_TEXTO PROPORCIONADO_:
Sigo en Macondo, aunque haya cambiado de libro. No sé
por qué esta estación triste y los últimos acontecimientos en la vida pública
me han llevado a pensar en Zacarías, el dictador retratado por García Márquez
en una de sus novelas más duras y más reales. El Otoño del Patriarca nos cuenta
la vida y milagros-la muerte también- de un hombre cualquiera, de hecho, su
nombre sólo se menciona una vez en todo el libro, que no conoció la
tranquilidad, el amor, las relaciones humanas, los sentimientos más normales entre
personas.
Toda su vida, hasta que la muerte lo
encontró solo y sin insignias, fue una continua zozobra para conservar el
poder. A costa de amantes, de amigos, de compañeros, de su propio país ¡Si
hasta vendió el mar a los gringos! Y convirtió a su madre en santa, momento en
que dejó también de ser suya.
Pues eso, que el melancólico otoño
de cielos grises y suelos ocres, además de llevarme al recuerdo me trae a la
más desoladora actualidad. Al todo vale, a la perversa confusión entre política
y poder que tanto sufrimiento de cuerpo y alma está causando en nuestros días.

_INSTRUCCIÓN_: Continúa el texto sobre El Otoño del Patriarca de arriba a partir de su última oración.

_FILAS PROPORCIONADAS_:
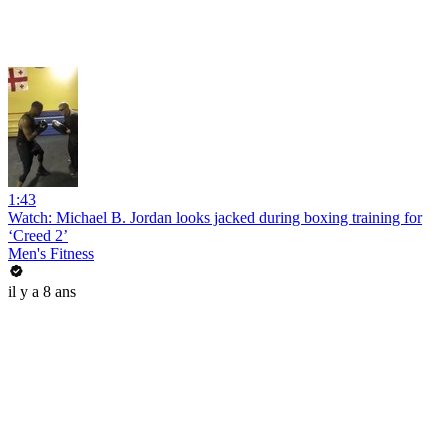
1:43
Watch: Michael B. Jordan looks jacked during boxing training for
‘Creed 2’
Men's Fitness
il y a 8 ans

_RESPUESTA_:
Ya estábamos asumiendo las privaciones materiales como algo inevitable, con él
“es lo que hay”, y sobrellevando los días como buenamente podemos. Hemos hecho
coletilla del “todos son iguales y “los políticos van a lo suyo”. Y a fuerza
de repetirlo lo hemos asumido, casi sin pensar en el significado real.
Pero el vaso no se llena nunca.
Siempre cabe una gota más, otro punto de desesperanza. Un otoño más frío y más
gris, que ha empañado la noticia de la retirada de la reforma del aborto e
incluso la dimisión de Gallardón, uno de los peores ministros de nuestra
historia reciente.
Y que nos vuelve a enemistar
con el mundo, con ese mundo en el que no
importan los principios, equivocados o no, en el que tampoco valen nada las
personas, ni sus alegrías, ni sus miserias, si no son herramientas utilizables
para llegar al poder. En el que la primavera de unos es el eterno otoño de
otros, en el que unos cuantos, encerrados en el círculo de tiza del coronel Buendía
impiden que nos acerquemos a la esperanza, a la ilusión, a la confianza.
La imagen del coronel en su círculo y la del patriarca
aferrado al poder durante más de cien años, lleva martilleándome todos estos días. Nuestros
políticos se han trazado una burbuja no de tres metros, de tres mil años luz, y
desde ahí dirigen nuestros destinos. Sin despeinarse. Ahora toca no aparecer, ahora toca cambiar el nombre de
las cosas, ahora toca engañar, o esconderse, o
mirar para otro lado, o sembrar incertidumbres, o ponerlo todo perdido
de miedos. O reírse de nosotros, sin más.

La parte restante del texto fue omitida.